市長の日記

市長の日記

2018年09月07日(金)

和留沢の皆さん

  北海道を襲った震度7の大地震。犠牲になられた方々のご冥福をお祈りするとともに、被災され不安な状態で過ごしておられる皆さんにお見舞い申し上げます。
  今回の地震では、激しい横揺れによる大規模な土砂崩れや地盤の歪み、それによる建物被害などもさることながら、北海道全域での停電という、いわば社会システムの被災の深刻さが際立っています。北海道の電源は火力発電が中心で賄われていますが、全道をひとつに繋いだ系統で供給しているために、主力のダウンで全体が止まるという事態。広域での電力供給システムがはらむ課題が、今回も明白になりました。分散型の電力供給システム、さらにはエネルギーの地産地消への取り組みを、国家的に進めていかねばなりません。
  それにしても、改めて「電気」が私たちの日常生活や都市の営みにとって、いかに死活にかかわるインフラであるかというのを、痛感させられます。電気の無い暮らしや社会システムに戻ることはないとしても、災害列島では今回のような事態が起こりうる以上、一人ひとりとして、更には地域として、それを受け止める覚悟や備えというものをしておかねばならないでしょう。小田原では「いのちを守り育てる地域自給圏」を目指しています。特に、「いのち」を直接的に支える水・食料・エネルギーなどは、可能な限り地域で自給する。そのためにも、健やかな自然環境や、農地など第一次産業の基盤は、しっかり守っていく。ここ最近の災害報道に接するたび、そうした思いを新たにしています。

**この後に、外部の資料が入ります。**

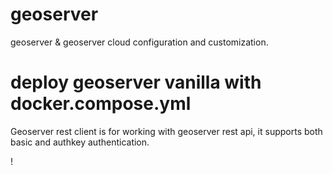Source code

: # geoserver
geoserver &amp; geoserver cloud configuration and customization.

# deploy geoserver vanilla with docker.compose.yml
Geoserver rest client is for working with geoserver rest api, it supports both basic and authkey authentication.


!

  6日、和留沢地区の皆さんが市役所に来訪されました。平成30年度の環境大臣表彰(地域環境美化功績者表彰)を受賞された、和留沢自治会の皆さんです。
  いらしたのは、大澤自治会長をはじめここ数年の会長さんたち、そして環境美化推進委員会の歴代役員の皆さん方、総勢9名。和留沢集落は、標高約400m、明星ケ岳に至る箱根外輪山の中腹にあり、かつて集団で開拓が行われた地区。その集落の中心部、かつての小学校分校であった公民館の前に、「たいようの丘」と名付けている公園スペースがあります。周囲を森に囲まれている集落の中で、ここに立つと市街地から相模湾方面への眺望が開け、鳥たちのさえずりが響き、爽やかな風が吹き抜ける場所。ここに、長年にわたり環境美化推進委員会の皆さんが、花や木を植え、こまめに手入れをされ、地域の皆さんや訪れる人たちの憩いの場として守ってきました。今回は、そうした活動も含め地域の環境美化における積年の取り組みが表彰されたものです。神奈川県内では2件のみの表彰でした。
  私も以前から和留沢には何度も足を運んでおり、この広場で地域の皆さんと一緒にチューリップの球根などを植えた経験や、環境再生プロジェクトで取り組む「わくワーク村」の活動など、和留沢の皆さんとはかねてより様々にお世話になってきたことから、今回の表彰は自分のことのように嬉しく思います。現在は住民の高齢化と世帯減少が進み、委員会の活動も先のことを考えねばならなくなっているとのこと。3年ほど前に自然養鶏を手掛ける檀上さんご夫妻が新たに移住されてきましたが、この地区の環境に惹かれる人たちは少なからずいると思います。地域の皆さんの営みを、行政としてもしっかり支えていく考えです。